DPNI ou la disparition complète et programmée des enfants trisomiques

Communiqué de presse
Paris, 31 décembre 2018

Un arrêté publié la semaine dernière a introduit définitivement le nouveau test de Dépistage Prénatal Non-Invasif (DPNI) dans le système français. Il sera remboursé par la sécurité sociale pour les femmes enceintes considérées à risque et ne laissera plus aucune chance à un enfant trisomique de naître. 

En 2016 déjà, dans son livre, les Premières victimes du transhumanisme, Jean-Marie Le Méné lançait un signal d’alarme.

« Depuis vingt ans je l’ai dit, je l’ai écrit et je l’ai combattu.
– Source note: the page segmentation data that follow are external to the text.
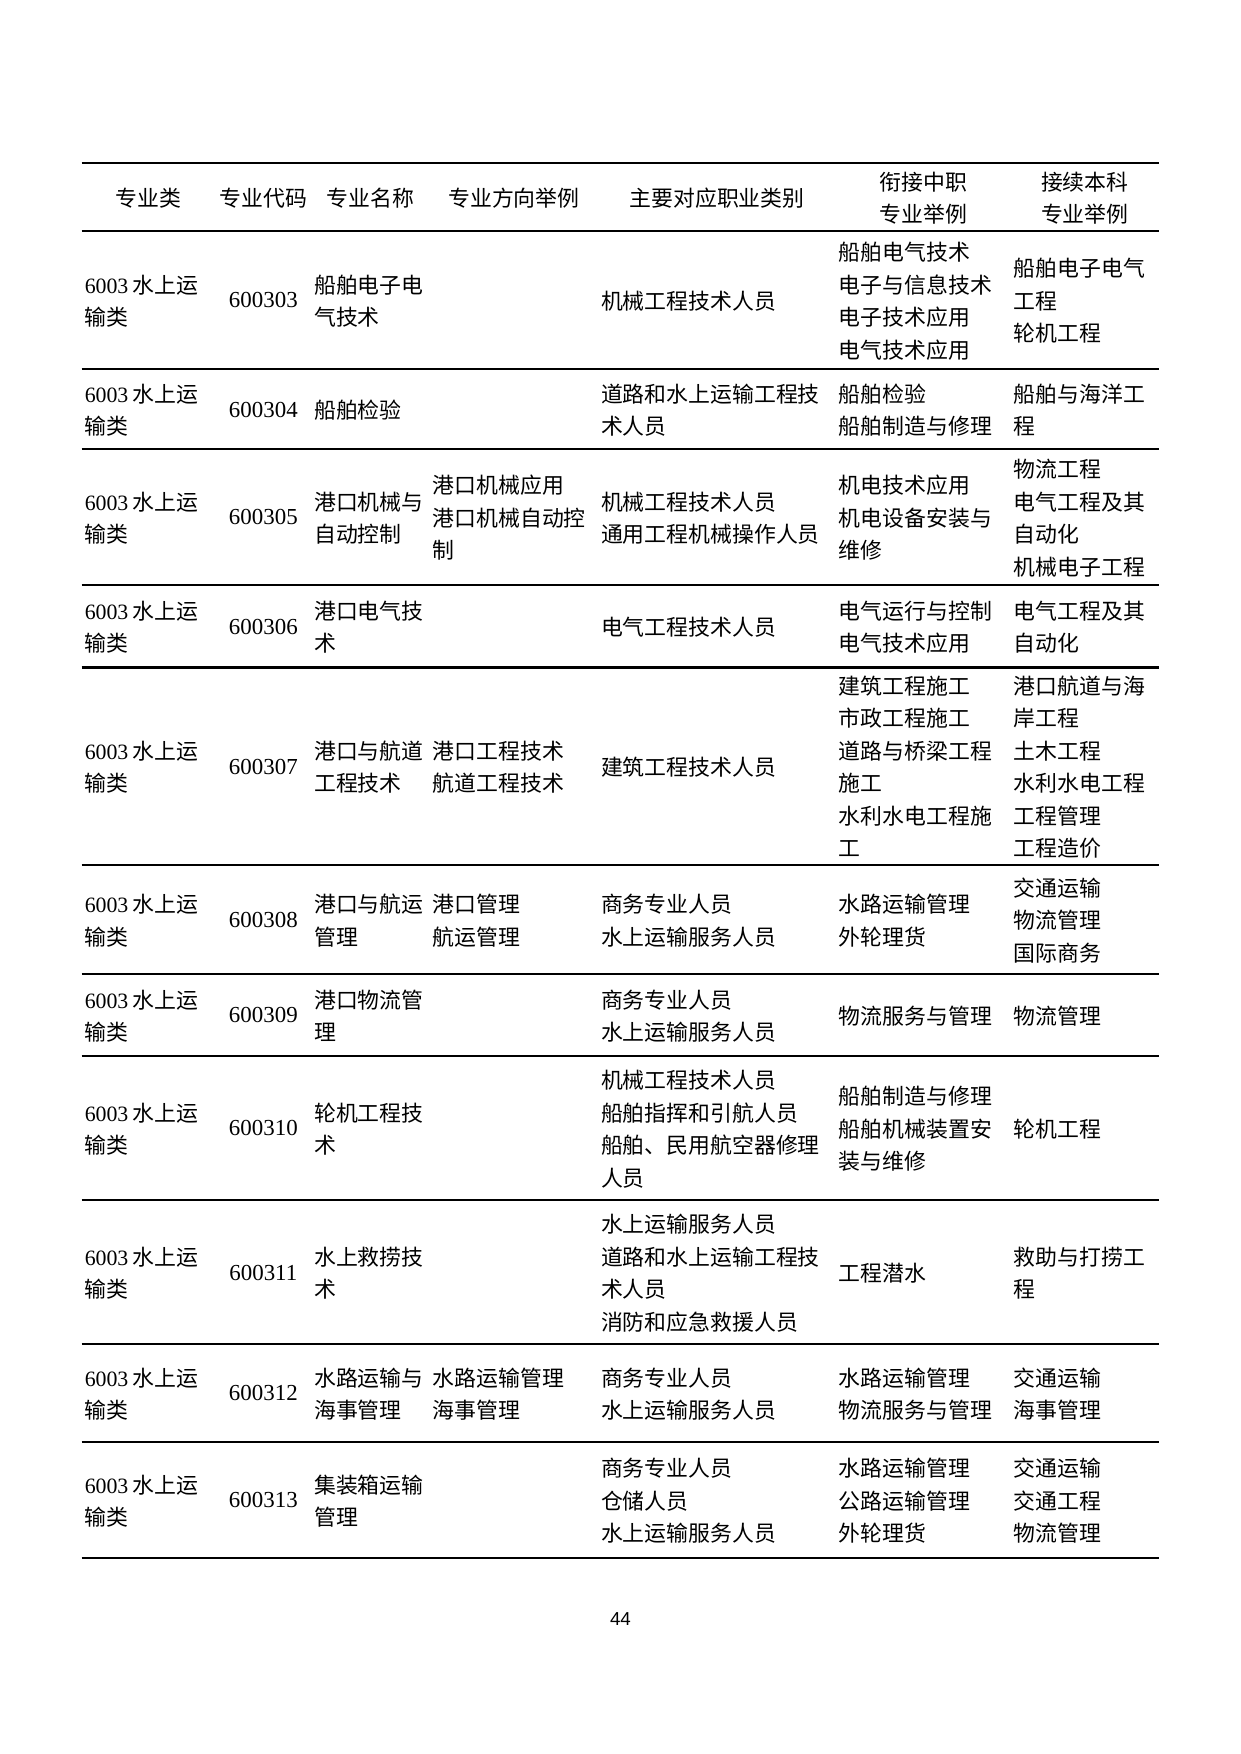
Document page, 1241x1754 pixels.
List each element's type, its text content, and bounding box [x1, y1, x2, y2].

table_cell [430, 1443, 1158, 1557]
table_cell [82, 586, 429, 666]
table_header 专业方向举例 [430, 164, 598, 229]
table_header 衔接中职 专业举例 [836, 164, 1011, 229]
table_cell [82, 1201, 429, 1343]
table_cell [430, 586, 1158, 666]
table_header 接续本科 专业举例 [1011, 164, 1158, 229]
table_header 主要对应职业类别 [598, 164, 836, 229]
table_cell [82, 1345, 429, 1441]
table_header 专业代码 [215, 164, 311, 229]
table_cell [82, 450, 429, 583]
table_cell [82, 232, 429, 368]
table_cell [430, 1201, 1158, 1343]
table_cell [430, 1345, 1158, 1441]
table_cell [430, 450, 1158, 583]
table_header 专业类 [82, 164, 215, 229]
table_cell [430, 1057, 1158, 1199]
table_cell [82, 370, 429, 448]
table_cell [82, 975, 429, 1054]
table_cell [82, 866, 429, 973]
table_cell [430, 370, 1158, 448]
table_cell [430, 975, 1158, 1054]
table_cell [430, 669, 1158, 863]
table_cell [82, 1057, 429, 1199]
table_header 专业名称 [311, 164, 429, 229]
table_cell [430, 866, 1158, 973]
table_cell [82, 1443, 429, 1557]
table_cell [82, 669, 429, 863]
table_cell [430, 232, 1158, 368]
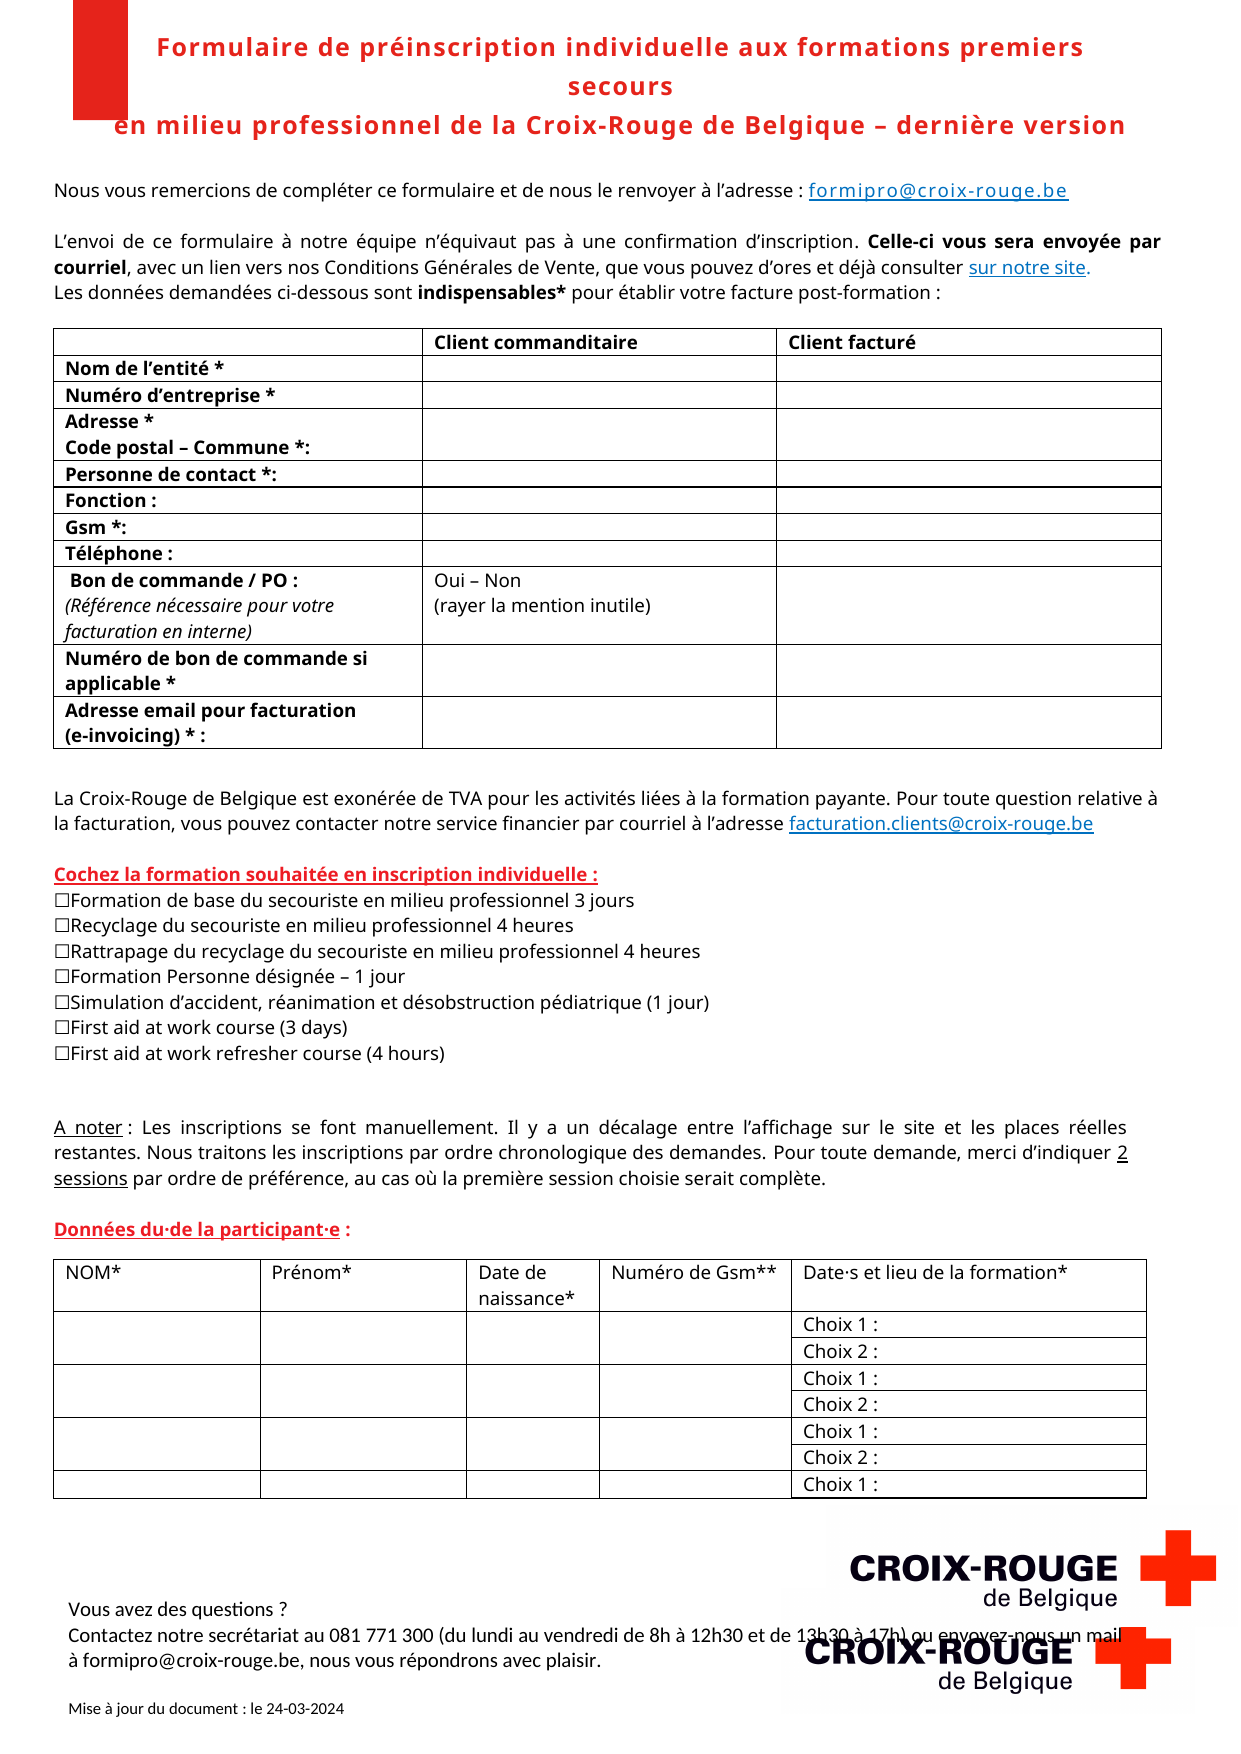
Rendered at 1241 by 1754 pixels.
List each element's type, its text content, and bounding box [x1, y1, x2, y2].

Aujourd’hui, la quasi-totalité d’une population triée sur le critère de son génome imparfait a disparu. L’extinction de cette partie de l’humanité est le fait d’un eugénisme efficace vendu par des marchands, acheté par l’Etat et mis en œuvre par la médecine. Dans l’histoire, c’est un événement sans précédent ».

Cet événement a eu lieu. Il parachève une politique eugéniste poursuivant l’objectif d’une éradication complète des enfants porteurs de trisomie 21.

Jean-Marie Le Méné est l’acteur du débat public sur la trisomie 21. Il est le principal adversaire de l’eugénisme en France. La Fondation Jérôme Lejeune qu’il a créée et qu’il préside depuis 25 ans accueille en consultation les rescapés de ce « racisme chromosomique» et finance de la recherche médicale à leur profit.